[Data entries]
* BEGIN *

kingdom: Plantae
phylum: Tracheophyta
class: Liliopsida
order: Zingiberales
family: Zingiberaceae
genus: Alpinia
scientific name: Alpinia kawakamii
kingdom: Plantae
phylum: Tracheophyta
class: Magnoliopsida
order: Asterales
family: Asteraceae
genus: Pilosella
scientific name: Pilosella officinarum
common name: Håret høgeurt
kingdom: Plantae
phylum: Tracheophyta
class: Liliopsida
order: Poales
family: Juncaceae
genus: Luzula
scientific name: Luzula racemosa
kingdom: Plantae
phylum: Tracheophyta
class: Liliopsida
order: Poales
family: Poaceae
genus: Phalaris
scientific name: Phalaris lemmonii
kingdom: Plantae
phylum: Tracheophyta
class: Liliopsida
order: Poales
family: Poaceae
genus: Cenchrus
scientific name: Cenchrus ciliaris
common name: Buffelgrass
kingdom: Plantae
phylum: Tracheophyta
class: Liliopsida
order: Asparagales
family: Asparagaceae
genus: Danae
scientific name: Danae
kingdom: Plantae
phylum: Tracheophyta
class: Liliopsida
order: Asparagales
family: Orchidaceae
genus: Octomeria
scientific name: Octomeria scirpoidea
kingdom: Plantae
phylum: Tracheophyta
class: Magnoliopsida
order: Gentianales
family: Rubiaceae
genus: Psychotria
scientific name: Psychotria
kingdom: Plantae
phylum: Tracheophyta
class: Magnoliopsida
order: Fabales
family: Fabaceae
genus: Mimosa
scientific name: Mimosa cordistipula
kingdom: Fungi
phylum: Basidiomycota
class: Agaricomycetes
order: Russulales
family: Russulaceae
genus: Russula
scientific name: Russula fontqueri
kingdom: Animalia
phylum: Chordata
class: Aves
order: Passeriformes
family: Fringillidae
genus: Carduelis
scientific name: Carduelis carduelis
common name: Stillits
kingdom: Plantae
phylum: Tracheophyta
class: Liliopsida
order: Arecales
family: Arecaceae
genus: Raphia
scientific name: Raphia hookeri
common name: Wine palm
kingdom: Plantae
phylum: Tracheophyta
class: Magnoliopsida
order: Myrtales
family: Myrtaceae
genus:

* END *

> Given instruction
Pick out every line in the rows above that contains the string "scientific", and copy each one. Case counts.

> Solution to the exercise
scientific name: Alpinia kawakamii
scientific name: Pilosella officinarum
scientific name: Luzula racemosa
scientific name: Phalaris lemmonii
scientific name: Cenchrus ciliaris
scientific name: Danae
scientific name: Octomeria scirpoidea
scientific name: Psychotria
scientific name: Mimosa cordistipula
scientific name: Russula fontqueri
scientific name: Carduelis carduelis
scientific name: Raphia hookeri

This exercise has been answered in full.